_RECORDS SHOWN_
══════
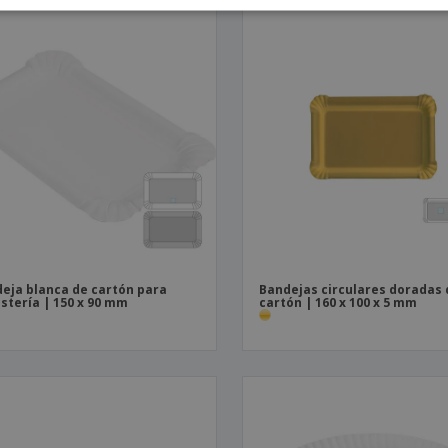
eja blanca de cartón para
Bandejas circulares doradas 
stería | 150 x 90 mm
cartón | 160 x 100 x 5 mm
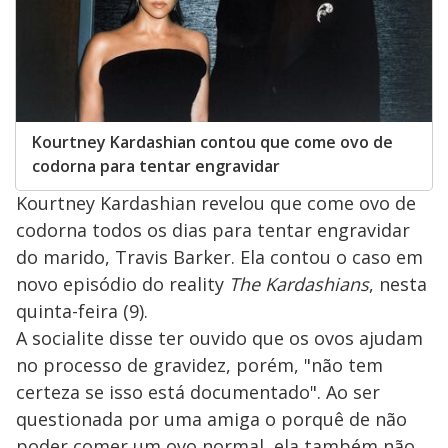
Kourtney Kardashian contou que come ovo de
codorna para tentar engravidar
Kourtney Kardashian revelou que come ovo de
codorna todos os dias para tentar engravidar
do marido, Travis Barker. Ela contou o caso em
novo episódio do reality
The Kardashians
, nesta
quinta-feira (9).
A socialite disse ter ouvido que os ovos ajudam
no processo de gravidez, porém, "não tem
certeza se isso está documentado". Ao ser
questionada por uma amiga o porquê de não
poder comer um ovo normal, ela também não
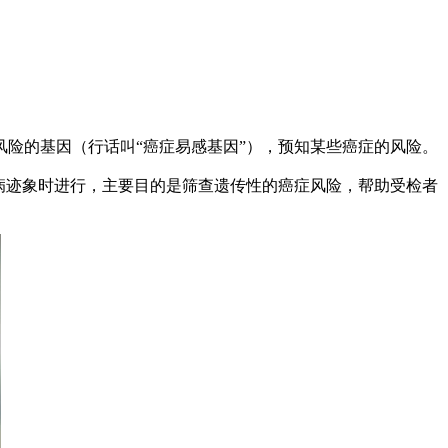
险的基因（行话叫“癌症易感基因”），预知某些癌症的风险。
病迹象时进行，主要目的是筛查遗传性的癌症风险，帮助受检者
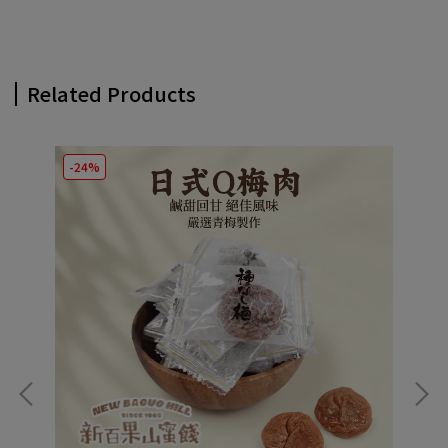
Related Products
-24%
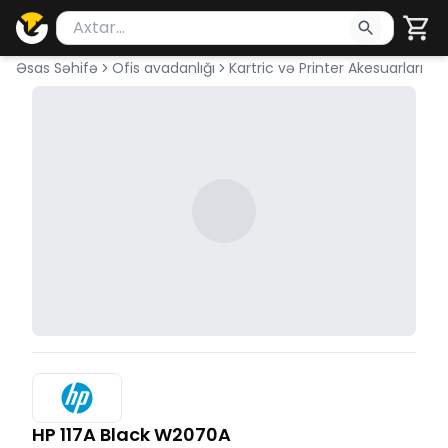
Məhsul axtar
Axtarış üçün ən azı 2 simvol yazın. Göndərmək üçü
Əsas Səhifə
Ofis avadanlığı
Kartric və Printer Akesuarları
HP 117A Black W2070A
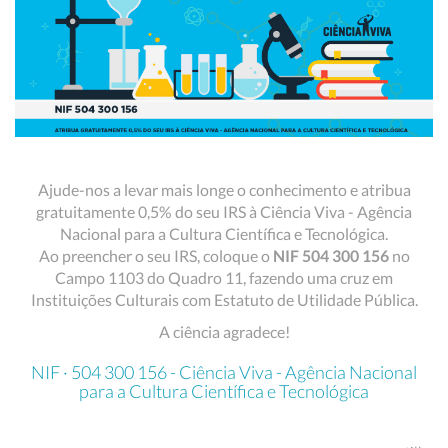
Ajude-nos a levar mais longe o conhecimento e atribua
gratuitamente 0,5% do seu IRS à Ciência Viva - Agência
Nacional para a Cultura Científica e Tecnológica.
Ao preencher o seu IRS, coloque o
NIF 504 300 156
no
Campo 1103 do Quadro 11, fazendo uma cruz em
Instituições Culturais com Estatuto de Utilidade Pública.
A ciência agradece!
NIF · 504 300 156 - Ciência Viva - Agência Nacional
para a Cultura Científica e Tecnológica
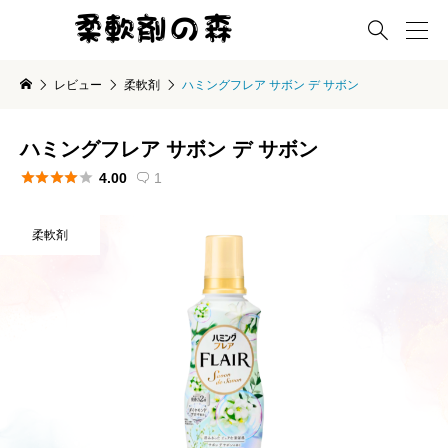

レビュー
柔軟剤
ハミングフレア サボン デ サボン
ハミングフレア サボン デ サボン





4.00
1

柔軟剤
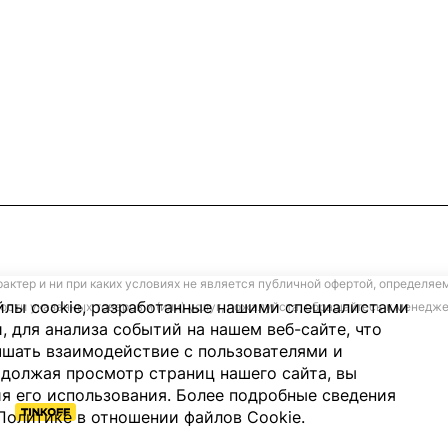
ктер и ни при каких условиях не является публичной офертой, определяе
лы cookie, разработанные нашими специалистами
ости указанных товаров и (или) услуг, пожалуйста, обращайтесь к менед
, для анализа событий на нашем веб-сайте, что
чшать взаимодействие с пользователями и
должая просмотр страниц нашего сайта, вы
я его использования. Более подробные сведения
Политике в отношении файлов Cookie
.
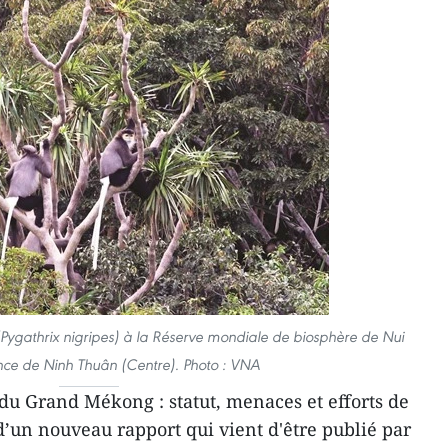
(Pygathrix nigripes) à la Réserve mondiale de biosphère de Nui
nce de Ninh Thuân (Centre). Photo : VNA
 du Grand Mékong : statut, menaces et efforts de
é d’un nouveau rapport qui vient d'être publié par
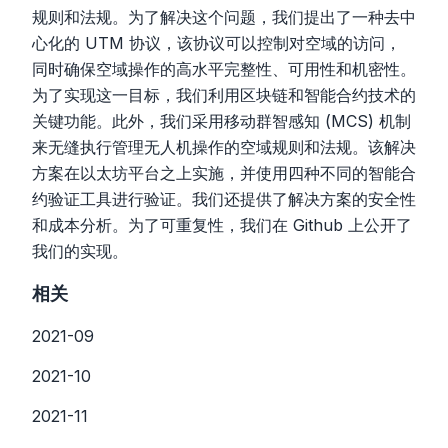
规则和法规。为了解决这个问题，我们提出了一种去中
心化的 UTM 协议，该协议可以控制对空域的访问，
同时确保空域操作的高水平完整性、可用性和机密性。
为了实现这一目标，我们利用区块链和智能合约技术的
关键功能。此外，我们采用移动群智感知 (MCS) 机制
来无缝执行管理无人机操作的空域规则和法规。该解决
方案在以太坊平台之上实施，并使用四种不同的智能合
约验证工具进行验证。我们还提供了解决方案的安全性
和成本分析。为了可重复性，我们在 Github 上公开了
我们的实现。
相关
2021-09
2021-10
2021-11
══════
_WHAT YOU NEED TO DO_
Please transcribe the whole listing above exactly, with the images left out.

_TASK RESULT_
eja blanca de cartón para
Bandejas circulares doradas 
stería | 150 x 90 mm
cartón | 160 x 100 x 5 mm
Kourtney Kardashian contou que come ovo de
codorna para tentar engravidar
Kourtney Kardashian revelou que come ovo de
codorna todos os dias para tentar engravidar
do marido, Travis Barker. Ela contou o caso em
novo episódio do reality
The Kardashians
, nesta
quinta-feira (9).
A socialite disse ter ouvido que os ovos ajudam
no processo de gravidez, porém, "não tem
certeza se isso está documentado". Ao ser
questionada por uma amiga o porquê de não
poder comer um ovo normal, ela também não
险的基因（行话叫“癌症易感基因”），预知某些癌症的风险。
病迹象时进行，主要目的是筛查遗传性的癌症风险，帮助受检者
Related Products
-24%
Məhsul axtar
Axtarış üçün ən azı 2 simvol yazın. Göndərmək üçü
Əsas Səhifə
Ofis avadanlığı
Kartric və Printer Akesuarları
HP 117A Black W2070A
Ajude-nos a levar mais longe o conhecimento e atribua
gratuitamente 0,5% do seu IRS à Ciência Viva - Agência
Nacional para a Cultura Científica e Tecnológica.
Ao preencher o seu IRS, coloque o
NIF 504 300 156
no
Campo 1103 do Quadro 11, fazendo uma cruz em
Instituições Culturais com Estatuto de Utilidade Pública.
A ciência agradece!
NIF · 504 300 156 - Ciência Viva - Agência Nacional
para a Cultura Científica e Tecnológica

レビュー
柔軟剤
ハミングフレア サボン デ サボン
ハミングフレア サボン デ サボン





4.00
1

柔軟剤
ктер и ни при каких условиях не является публичной офертой, определяе
лы cookie, разработанные нашими специалистами
ости указанных товаров и (или) услуг, пожалуйста, обращайтесь к менед
, для анализа событий на нашем веб-сайте, что
чшать взаимодействие с пользователями и
должая просмотр страниц нашего сайта, вы
я его использования. Более подробные сведения
Политике в отношении файлов Cookie
.
(Pygathrix nigripes) à la Réserve mondiale de biosphère de Nui
nce de Ninh Thuân (Centre). Photo : VNA
 du Grand Mékong : statut, menaces et efforts de
é d’un nouveau rapport qui vient d'être publié par
规则和法规。为了解决这个问题，我们提出了一种去中
心化的 UTM 协议，该协议可以控制对空域的访问，
同时确保空域操作的高水平完整性、可用性和机密性。
为了实现这一目标，我们利用区块链和智能合约技术的
关键功能。此外，我们采用移动群智感知 (MCS) 机制
来无缝执行管理无人机操作的空域规则和法规。该解决
方案在以太坊平台之上实施，并使用四种不同的智能合
约验证工具进行验证。我们还提供了解决方案的安全性
和成本分析。为了可重复性，我们在 Github 上公开了
我们的实现。
相关
2021-09
2021-10
2021-11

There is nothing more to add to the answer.